Re: [PATCH] x86/irq: introduce repair_irq try to repair CPU vector

Thomas Gleixner <tglx@xxxxxxxxxxxxx> · Wed, 23 Jul 2025 17:08:59 +0200

On Wed, Jul 23 2025 at 09:50, Hogan Wang wrote:

I have no idea what that subject line means.

> When the VM irqbalance service adjusts interrupt affinity
> frequently, the VM repeatedly masks MSI-x interrupts.

What has this to do with frequently? The point is that the interrupt is
masked at the PCI level for changing the affinity, which causes a VMEXIT
and activates the VFIO horrorshow vai QEMU.

> During the guest kernel masking MSI-x interrupts, VM exits
> to the Hypervisor.
>
> The Qemu emulator implements the switching between
> kvm_interrupt and qemu_interrupt to achieve MSI-x PBA
> capability.

What's achieved here?

> When the Qemu emulator calls the vfio_msi_set_vector_signal
> interface to switch the kvm_interrupt and qemu_interrupt
> eventfd, it releases and requests IRQs, and correspondingly
> clears and initializes the CPU Vector.
>
> When initializing the CPU Vector, if an unhandled interrupt
> in the APIC is delivered to the kernel, the __common_interrupt
> function is called to handle the interrupt.

I really don't know what that means. Documentation clearly asks you to
provide a proper description of multi-CPU race conditions.

https://www.kernel.org/doc/html/latest/process/maintainer-tip.html#patch-submission-notes

I've reverse engineered this word salad and I have to tell you that this
is not a completely VFIO specific problem. VFIO just makes it more
likely to trigger and adds some VFIO specific twist on top.

> Since the call_irq_handler function assigns vector_irq[vector]

Please use proper function annotation, i.e.:

  Since call_irq_handler() assigns...

> to VECTOR_UNUSED without lock protection, the assignment of
> vector_irq[vector] and the initialization of the CPU Vector
> are concurrent, leading to vector_irq[vector] being mistakenly
> set to VECTOR_UNUSED.

* **STATED EXERCISE 1**: In the mailing list reply, which function does the patch description say is called to handle an unhandled interrupt in the APIC that is delivered to the kernel?
* **STATED EXERCISE 2**: From the mailing list reply, extract everything from "Thomas Gleixner <tglx@xxxxxxxxxxxxx>" down to "subject line means.".

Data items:
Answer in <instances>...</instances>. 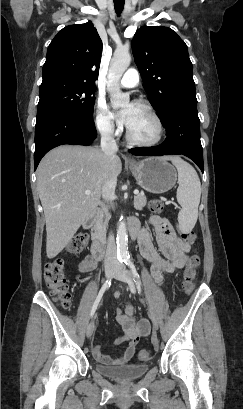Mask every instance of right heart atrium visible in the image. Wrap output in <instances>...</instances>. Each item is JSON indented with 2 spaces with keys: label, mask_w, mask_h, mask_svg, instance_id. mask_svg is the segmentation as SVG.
Masks as SVG:
<instances>
[{
  "label": "right heart atrium",
  "mask_w": 243,
  "mask_h": 409,
  "mask_svg": "<svg viewBox=\"0 0 243 409\" xmlns=\"http://www.w3.org/2000/svg\"><path fill=\"white\" fill-rule=\"evenodd\" d=\"M94 121L97 130L107 137L116 136L119 132L106 103L102 100H98L96 103Z\"/></svg>",
  "instance_id": "right-heart-atrium-1"
}]
</instances>
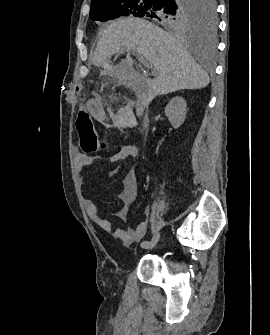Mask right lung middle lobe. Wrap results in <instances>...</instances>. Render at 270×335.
Listing matches in <instances>:
<instances>
[{
    "label": "right lung middle lobe",
    "mask_w": 270,
    "mask_h": 335,
    "mask_svg": "<svg viewBox=\"0 0 270 335\" xmlns=\"http://www.w3.org/2000/svg\"><path fill=\"white\" fill-rule=\"evenodd\" d=\"M149 17L168 28L206 25L216 28L214 0H109L92 6L89 17L105 22L121 16Z\"/></svg>",
    "instance_id": "dd1d6c3e"
}]
</instances>
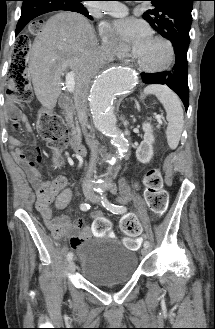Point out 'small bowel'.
Instances as JSON below:
<instances>
[{"mask_svg":"<svg viewBox=\"0 0 215 329\" xmlns=\"http://www.w3.org/2000/svg\"><path fill=\"white\" fill-rule=\"evenodd\" d=\"M11 119L17 125H23L28 130H30L26 119L17 110H14L13 114L11 115ZM10 146L13 150V156L16 162L24 169L32 187L35 189L36 209L40 213L45 224L51 232L56 234L54 232L56 227L59 229V233L56 235H60L61 231L72 232L80 230V234L73 235L70 240V244L74 249H79L84 241L90 237L91 232L93 236H111L114 227L113 225H110L109 220H89V228L84 226L82 219H76L72 227L68 217L65 215H61L57 219L53 218L51 209V203L53 200H49L47 203H44L43 195L48 192H50L52 195H57V206L59 208L67 206L72 198V191L70 188L65 187V178L59 177L52 181L43 179L40 168L38 166L40 157L37 156L35 159H29L25 151L22 149V143L15 138L10 139ZM120 188L121 199L123 201L128 200L130 198V191L124 180L121 181ZM93 217L100 219L103 218V215L100 212H94ZM142 240V237L138 238L139 243H141Z\"/></svg>","mask_w":215,"mask_h":329,"instance_id":"small-bowel-1","label":"small bowel"}]
</instances>
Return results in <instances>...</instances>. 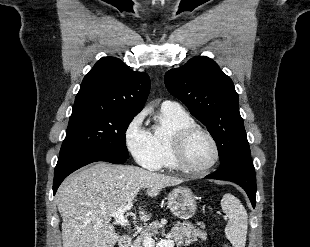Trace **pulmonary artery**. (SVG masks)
Instances as JSON below:
<instances>
[{"instance_id":"obj_1","label":"pulmonary artery","mask_w":310,"mask_h":247,"mask_svg":"<svg viewBox=\"0 0 310 247\" xmlns=\"http://www.w3.org/2000/svg\"><path fill=\"white\" fill-rule=\"evenodd\" d=\"M161 108L182 109L177 102L172 100H164L161 104Z\"/></svg>"}]
</instances>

* **PROBLEM SOLUTION 1**: The __common_interrupt function.

* **PROBLEM SOLUTION 2**:
Thomas Gleixner <tglx@xxxxxxxxxxxxx> · Wed, 23 Jul 2025 17:08:59 +0200

On Wed, Jul 23 2025 at 09:50, Hogan Wang wrote:

I have no idea what that subject line means.